The conversation came amid rumors that Belgium may be looking to ban circumcision, rumors that reignited after a public argument broke out between US Ambassador to Belgium Bill White and Belgian Deputy Prime Minister Maxime Prévot, on Monday. White took to X/Twitter to demand that Belgium end an investigation into mohalim (professionals who perform circumcision) who may have been using unsafe practices while circumcising Jewish babies.

“You must make a legal provision to allow Jewish religious mohels to perform their duties here in Belgium. It’s done in all civilized countries as legal procedure,” White tweeted. “Belgium is a civilized country. Stop this unacceptable harassment of the Jewish community here in Antwerp and in Belgium. It’s 2026, you need to get into the 21st century and allow our brethren Jewish families in Belgium to legally execute their religious freedoms!”

Prévot retorted that any suggestion that Belgium is antisemitic was “false, offensive, and unacceptable” and claimed that “Belgian law permits ritual circumcision when performed by a qualified physician under strict health and safety standards.”

White’s post comes nearly a year after Belgian authorities raided multiple sites, including two in Antwerp’s Jewish Quarter, at the outset of an investigation into illegal circumcisions. The Antwerp raids stemmed from a complaint made by a member of the Jewish community named Moshe Friedman, a local rabbi, who filed a police complaint against six mohalim who practice metzitzah b’peh, a custom in which the circumciser cleans the circumcision wound by suctioning through a straw. (ER: Really?)

“After the raid in Antwerp, everyone was in shock. It was at 6 a.m., they came to three very well-known mohalim, who have done this for tens of years already. They took their material, and they questioned them, and they said, ‘We’re going to open an investigation,’” Pais said.

He stressed that the Belgian Jewish community was not against a framework such as there is in many other countries, where they combine religious practice and official medical safety.

“I think it’s our right to live freely as Jews here, to have our traditions. But there should be an opening in order to discuss those things,” he noted.

Pais acknowledged that the original complaint had come from within the Jewish community, but he stressed that Friedman was not a representative figure.

David Rosenberg experienced last year’s raid firsthand. At around 5 a.m. on May 14, 2025, six police officers with weapons and body cameras came into his house in Antwerp and woke him up, his wife, and their four children.

Rosenberg, a 46-year-old Jewish businessman and elected representative of the Flemish nationalist party Vlaams Belang to the Antwerp District Council, told the Post that it felt “like the 1930s.”

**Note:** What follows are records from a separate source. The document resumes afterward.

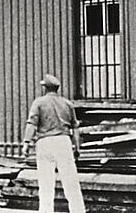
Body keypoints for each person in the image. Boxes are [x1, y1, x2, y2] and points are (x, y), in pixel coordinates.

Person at [22, 74, 85, 213]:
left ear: (45, 87)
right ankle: (78, 210)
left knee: (45, 182)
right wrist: (77, 147)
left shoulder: (38, 103)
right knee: (71, 181)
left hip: (45, 142)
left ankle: (46, 211)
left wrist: (26, 143)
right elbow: (75, 128)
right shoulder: (67, 104)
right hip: (64, 142)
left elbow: (31, 123)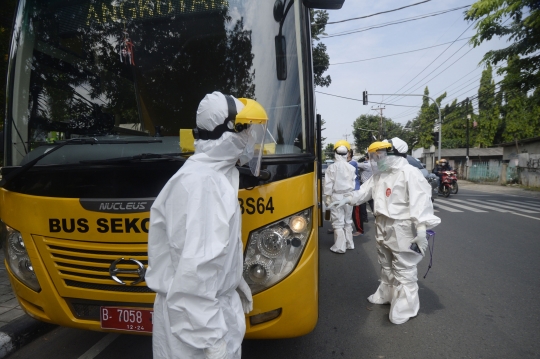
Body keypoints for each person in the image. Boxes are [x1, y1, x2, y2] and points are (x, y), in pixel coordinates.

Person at [146, 91, 268, 359]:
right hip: (196, 329)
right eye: (246, 128)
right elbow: (194, 276)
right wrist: (212, 342)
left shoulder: (209, 176)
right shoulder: (204, 185)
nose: (249, 137)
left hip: (203, 315)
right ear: (229, 132)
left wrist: (233, 280)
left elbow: (211, 255)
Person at [329, 137, 440, 324]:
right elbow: (364, 191)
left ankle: (406, 306)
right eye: (375, 155)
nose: (377, 158)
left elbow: (421, 202)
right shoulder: (380, 174)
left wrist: (421, 230)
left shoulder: (409, 173)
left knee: (404, 266)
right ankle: (387, 294)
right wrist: (347, 199)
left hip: (402, 226)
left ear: (394, 154)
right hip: (382, 223)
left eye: (380, 154)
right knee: (385, 261)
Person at [324, 140, 356, 253]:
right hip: (349, 196)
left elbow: (328, 184)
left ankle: (339, 247)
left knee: (338, 222)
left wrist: (327, 198)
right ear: (347, 153)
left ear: (335, 153)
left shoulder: (331, 168)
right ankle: (349, 244)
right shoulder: (352, 168)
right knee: (348, 221)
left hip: (336, 197)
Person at [347, 150, 363, 236]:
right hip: (349, 190)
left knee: (355, 212)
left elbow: (344, 168)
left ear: (349, 154)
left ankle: (359, 230)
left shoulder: (352, 163)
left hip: (355, 190)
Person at [357, 155, 374, 222]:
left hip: (365, 185)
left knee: (363, 202)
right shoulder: (375, 164)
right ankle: (377, 216)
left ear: (367, 158)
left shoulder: (366, 164)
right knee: (372, 202)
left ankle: (364, 218)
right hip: (372, 184)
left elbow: (356, 164)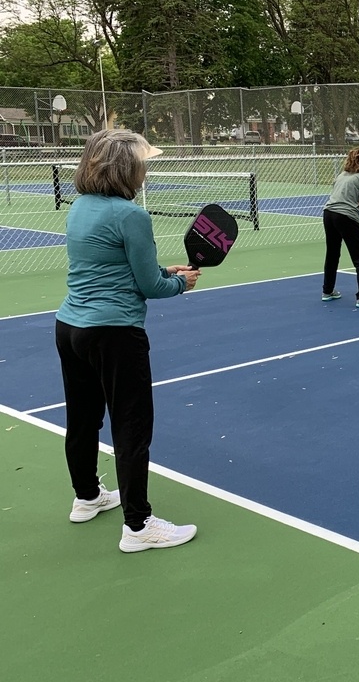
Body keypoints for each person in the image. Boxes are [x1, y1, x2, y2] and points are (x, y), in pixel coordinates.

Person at [56, 129, 201, 552]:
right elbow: (150, 286)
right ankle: (138, 527)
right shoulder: (131, 214)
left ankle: (86, 497)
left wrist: (163, 272)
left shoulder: (80, 206)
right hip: (114, 335)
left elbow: (116, 262)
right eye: (142, 162)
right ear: (126, 168)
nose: (146, 168)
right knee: (132, 428)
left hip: (70, 329)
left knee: (83, 420)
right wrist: (180, 284)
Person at [322, 147, 359, 308]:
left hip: (328, 214)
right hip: (346, 217)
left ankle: (327, 291)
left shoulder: (341, 176)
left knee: (332, 253)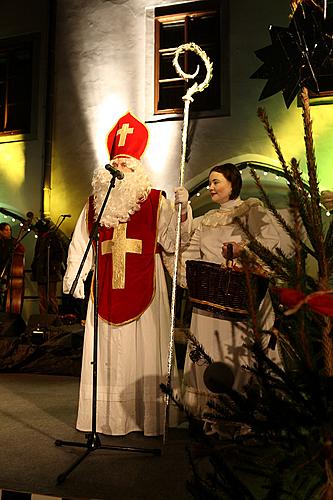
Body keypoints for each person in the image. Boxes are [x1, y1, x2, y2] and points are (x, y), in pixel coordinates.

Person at [63, 111, 192, 436]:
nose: (119, 169)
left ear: (137, 169)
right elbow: (82, 242)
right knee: (106, 355)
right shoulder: (95, 204)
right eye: (115, 164)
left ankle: (146, 420)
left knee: (144, 351)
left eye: (126, 164)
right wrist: (77, 280)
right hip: (105, 289)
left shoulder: (154, 201)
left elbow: (172, 240)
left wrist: (182, 211)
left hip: (146, 286)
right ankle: (105, 417)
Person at [179, 163, 282, 422]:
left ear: (232, 183)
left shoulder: (251, 210)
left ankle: (241, 413)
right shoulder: (207, 220)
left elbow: (270, 244)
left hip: (240, 295)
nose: (211, 187)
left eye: (216, 182)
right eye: (210, 183)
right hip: (209, 296)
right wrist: (187, 272)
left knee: (234, 351)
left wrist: (242, 250)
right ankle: (207, 414)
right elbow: (190, 251)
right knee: (206, 350)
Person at [31, 218, 66, 315]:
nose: (36, 232)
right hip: (41, 272)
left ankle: (54, 318)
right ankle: (43, 318)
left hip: (51, 272)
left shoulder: (52, 238)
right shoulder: (40, 239)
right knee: (42, 297)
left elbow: (59, 255)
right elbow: (37, 255)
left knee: (51, 296)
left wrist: (54, 266)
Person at [0, 222, 25, 312]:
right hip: (1, 271)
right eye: (6, 230)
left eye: (10, 230)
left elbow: (22, 250)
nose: (9, 232)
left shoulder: (13, 242)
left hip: (9, 273)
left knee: (5, 295)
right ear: (0, 232)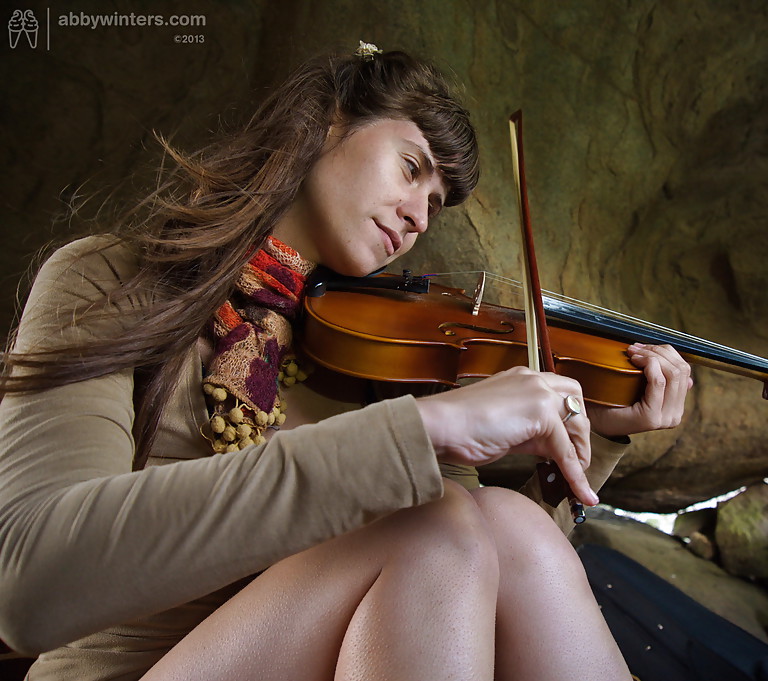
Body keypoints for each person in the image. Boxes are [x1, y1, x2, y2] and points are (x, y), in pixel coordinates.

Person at [0, 44, 692, 681]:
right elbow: (25, 583)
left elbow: (494, 574)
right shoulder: (109, 278)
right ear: (330, 121)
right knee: (436, 521)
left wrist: (597, 436)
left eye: (436, 204)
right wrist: (417, 432)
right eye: (412, 168)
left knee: (499, 518)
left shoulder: (381, 347)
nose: (421, 215)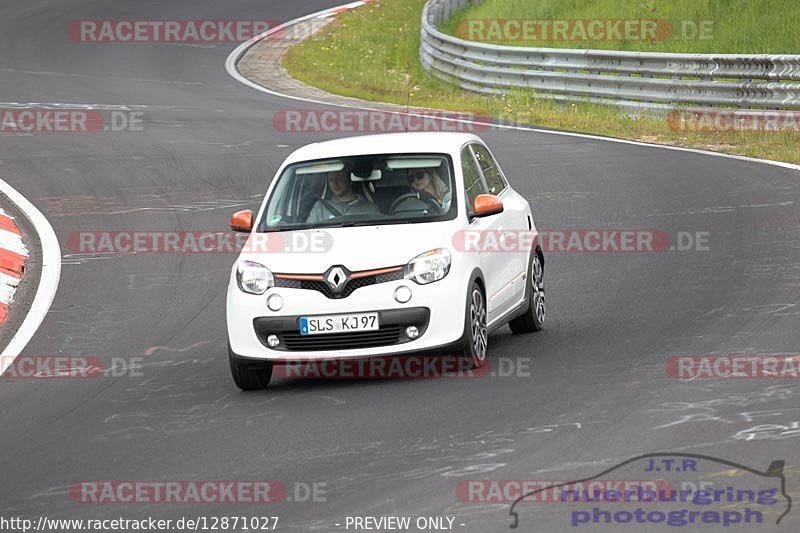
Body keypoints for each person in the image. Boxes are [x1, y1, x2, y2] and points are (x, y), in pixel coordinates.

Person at [306, 168, 379, 223]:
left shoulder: (370, 209)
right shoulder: (320, 208)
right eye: (331, 180)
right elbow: (309, 232)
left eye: (339, 179)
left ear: (349, 181)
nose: (335, 183)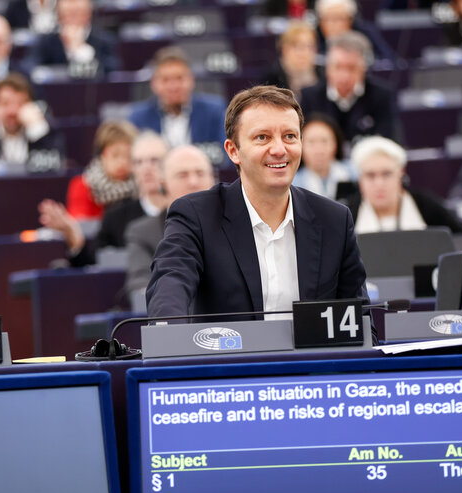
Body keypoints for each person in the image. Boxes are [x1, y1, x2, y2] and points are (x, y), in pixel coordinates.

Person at [146, 85, 370, 321]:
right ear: (233, 151)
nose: (279, 149)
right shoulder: (196, 215)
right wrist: (167, 334)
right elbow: (170, 281)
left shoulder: (334, 220)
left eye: (290, 136)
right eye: (262, 137)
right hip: (231, 358)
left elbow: (362, 323)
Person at [38, 132, 168, 267]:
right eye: (138, 162)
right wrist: (74, 238)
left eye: (155, 160)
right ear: (133, 168)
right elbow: (95, 268)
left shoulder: (184, 211)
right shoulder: (115, 218)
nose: (146, 168)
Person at [124, 145, 216, 296]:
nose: (193, 182)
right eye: (182, 175)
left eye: (200, 173)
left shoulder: (233, 223)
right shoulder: (142, 232)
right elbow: (140, 284)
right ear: (163, 183)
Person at [128, 46, 227, 163]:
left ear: (191, 80)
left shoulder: (215, 111)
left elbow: (226, 157)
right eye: (165, 80)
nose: (173, 86)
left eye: (179, 78)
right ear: (154, 83)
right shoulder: (138, 117)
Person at [348, 136, 462, 234]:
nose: (379, 183)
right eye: (370, 175)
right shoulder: (348, 214)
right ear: (360, 179)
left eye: (386, 174)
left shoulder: (426, 205)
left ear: (401, 173)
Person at [300, 31, 397, 144]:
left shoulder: (382, 96)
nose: (344, 76)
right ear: (328, 68)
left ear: (364, 69)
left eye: (352, 68)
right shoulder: (309, 97)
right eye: (338, 67)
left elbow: (388, 142)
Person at [63, 120, 139, 219]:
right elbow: (80, 226)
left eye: (128, 156)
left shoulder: (141, 186)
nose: (122, 162)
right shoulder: (83, 185)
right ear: (102, 155)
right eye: (115, 155)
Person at [25, 0, 121, 75]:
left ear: (88, 14)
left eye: (77, 13)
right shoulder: (46, 41)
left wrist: (83, 51)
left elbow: (114, 68)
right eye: (67, 14)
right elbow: (29, 66)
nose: (72, 20)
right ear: (58, 16)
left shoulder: (103, 39)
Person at [293, 113, 356, 200]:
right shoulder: (293, 184)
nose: (319, 149)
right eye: (311, 142)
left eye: (324, 141)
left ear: (336, 143)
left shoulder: (354, 174)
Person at [314, 0, 396, 61]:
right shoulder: (313, 36)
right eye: (327, 18)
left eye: (339, 18)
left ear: (350, 20)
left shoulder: (365, 33)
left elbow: (388, 59)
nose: (333, 24)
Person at [261, 21, 320, 99]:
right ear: (284, 49)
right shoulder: (271, 79)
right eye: (298, 47)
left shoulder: (322, 74)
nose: (304, 53)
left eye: (309, 46)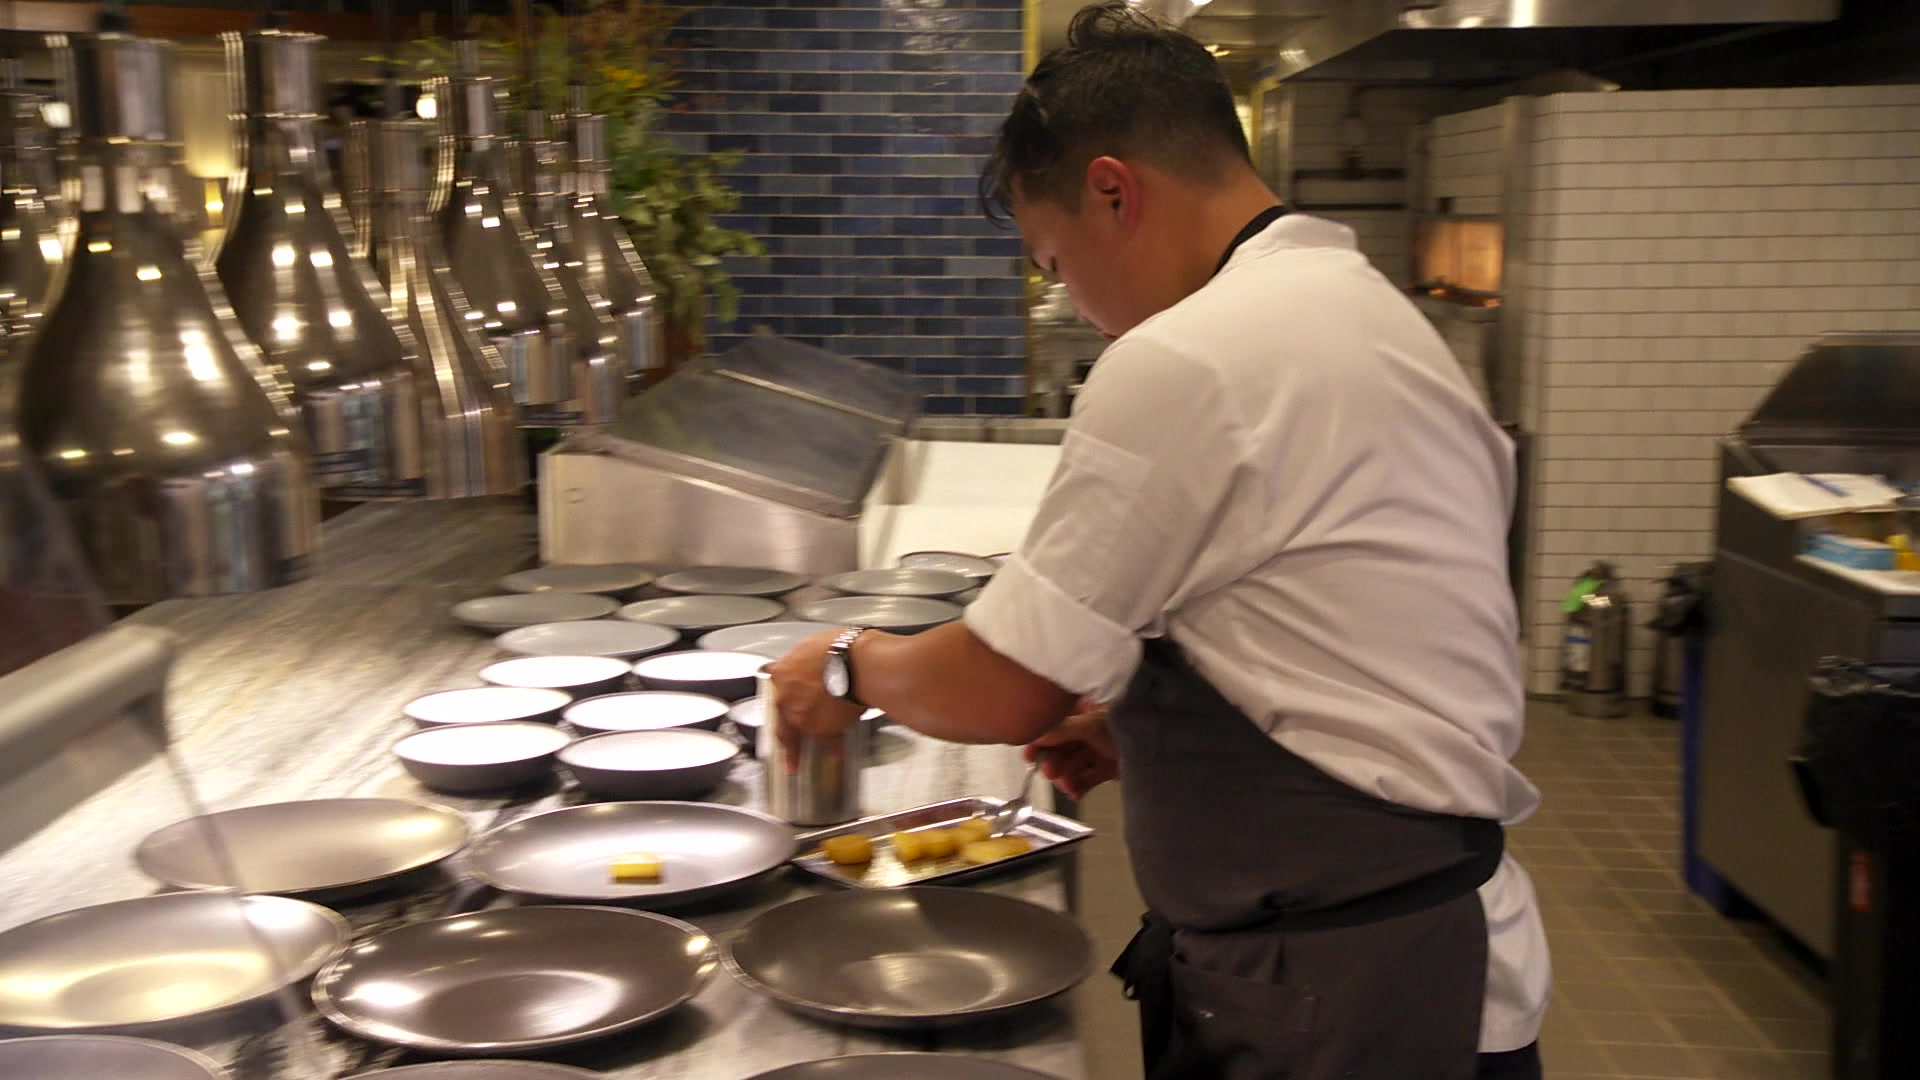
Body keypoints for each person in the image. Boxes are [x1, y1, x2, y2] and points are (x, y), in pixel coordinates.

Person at [767, 5, 1549, 1077]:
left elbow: (1002, 689)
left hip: (1348, 1002)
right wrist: (1151, 736)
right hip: (1416, 954)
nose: (1078, 307)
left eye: (1054, 262)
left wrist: (846, 666)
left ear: (1112, 191)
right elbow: (1364, 636)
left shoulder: (1193, 356)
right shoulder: (1368, 317)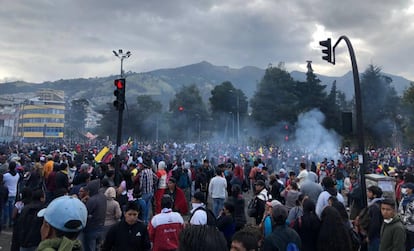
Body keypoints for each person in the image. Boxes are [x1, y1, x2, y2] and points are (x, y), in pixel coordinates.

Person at [81, 179, 107, 251]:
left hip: (91, 229)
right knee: (98, 248)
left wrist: (82, 202)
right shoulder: (103, 197)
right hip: (101, 227)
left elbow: (85, 213)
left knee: (89, 248)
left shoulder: (92, 200)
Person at [398, 182, 414, 250]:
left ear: (411, 190)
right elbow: (400, 210)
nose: (404, 189)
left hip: (412, 227)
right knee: (405, 245)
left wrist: (407, 220)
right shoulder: (404, 198)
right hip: (403, 227)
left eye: (406, 188)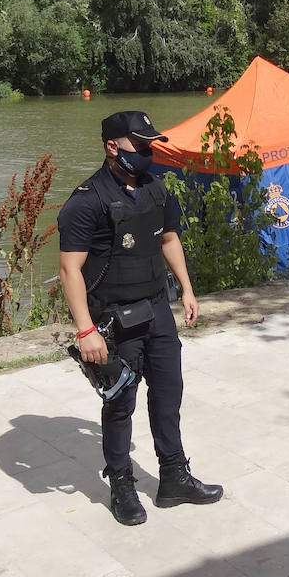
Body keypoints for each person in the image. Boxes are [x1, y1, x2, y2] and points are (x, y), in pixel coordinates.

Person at [57, 110, 222, 526]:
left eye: (151, 144)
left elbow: (169, 239)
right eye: (141, 145)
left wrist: (185, 288)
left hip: (156, 310)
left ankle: (174, 477)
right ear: (113, 146)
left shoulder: (157, 189)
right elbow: (69, 269)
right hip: (112, 321)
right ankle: (122, 485)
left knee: (168, 393)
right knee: (120, 402)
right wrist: (85, 330)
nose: (149, 152)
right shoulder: (87, 200)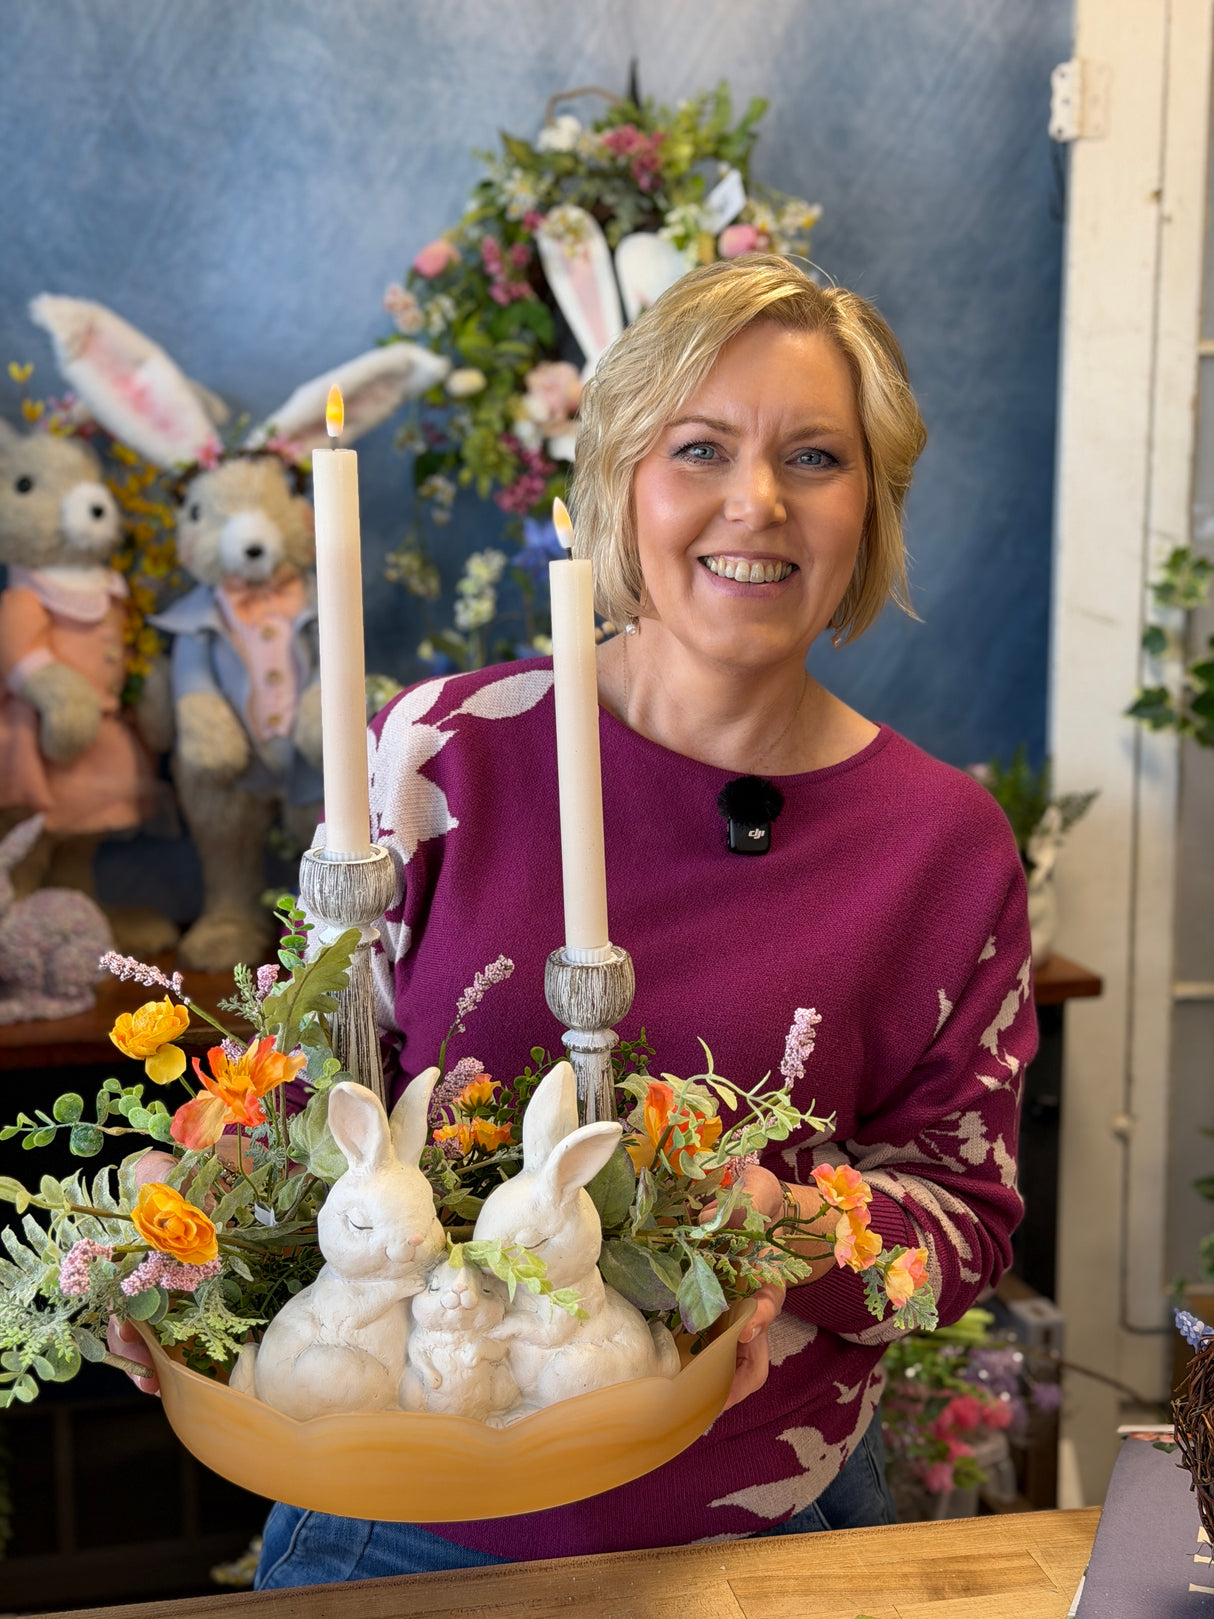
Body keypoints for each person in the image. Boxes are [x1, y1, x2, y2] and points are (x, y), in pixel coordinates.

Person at [118, 254, 1036, 1582]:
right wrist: (184, 1234)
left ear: (871, 506)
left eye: (818, 457)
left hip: (771, 1526)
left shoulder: (939, 845)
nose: (758, 501)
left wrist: (772, 1217)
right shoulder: (439, 755)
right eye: (700, 448)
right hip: (400, 1518)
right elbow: (303, 1099)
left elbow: (963, 1220)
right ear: (619, 485)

But Rosenberg wasn’t a suspect; he was a “witness.”  The police were looking for a video of one of his sons’ brit milah.

He praised Ambassador White for taking a stand, adding that “at a time when many of us feel vulnerable again, the clear support coming from the United States feels like a powerful reminder that we are not alone.”

He said the situation in Belgium “really doesn’t look good” and that he believes the government is “doing everything to get us out of this country.”

“It has become one of the worst governments for Jews in Europe.”

Belgian law’s requirements for circumcisions

Belgian law has stringent requirements for circumcisions: It requires all circumcisions to be performed by licensed medical professionals [even if they are rabbis]. The country has a track record of limiting religious exemptions in laws: In 2024, Europe’s top court upheld a ban in most of the country against kosher slaughter, which its critics contend is inhumane to animals.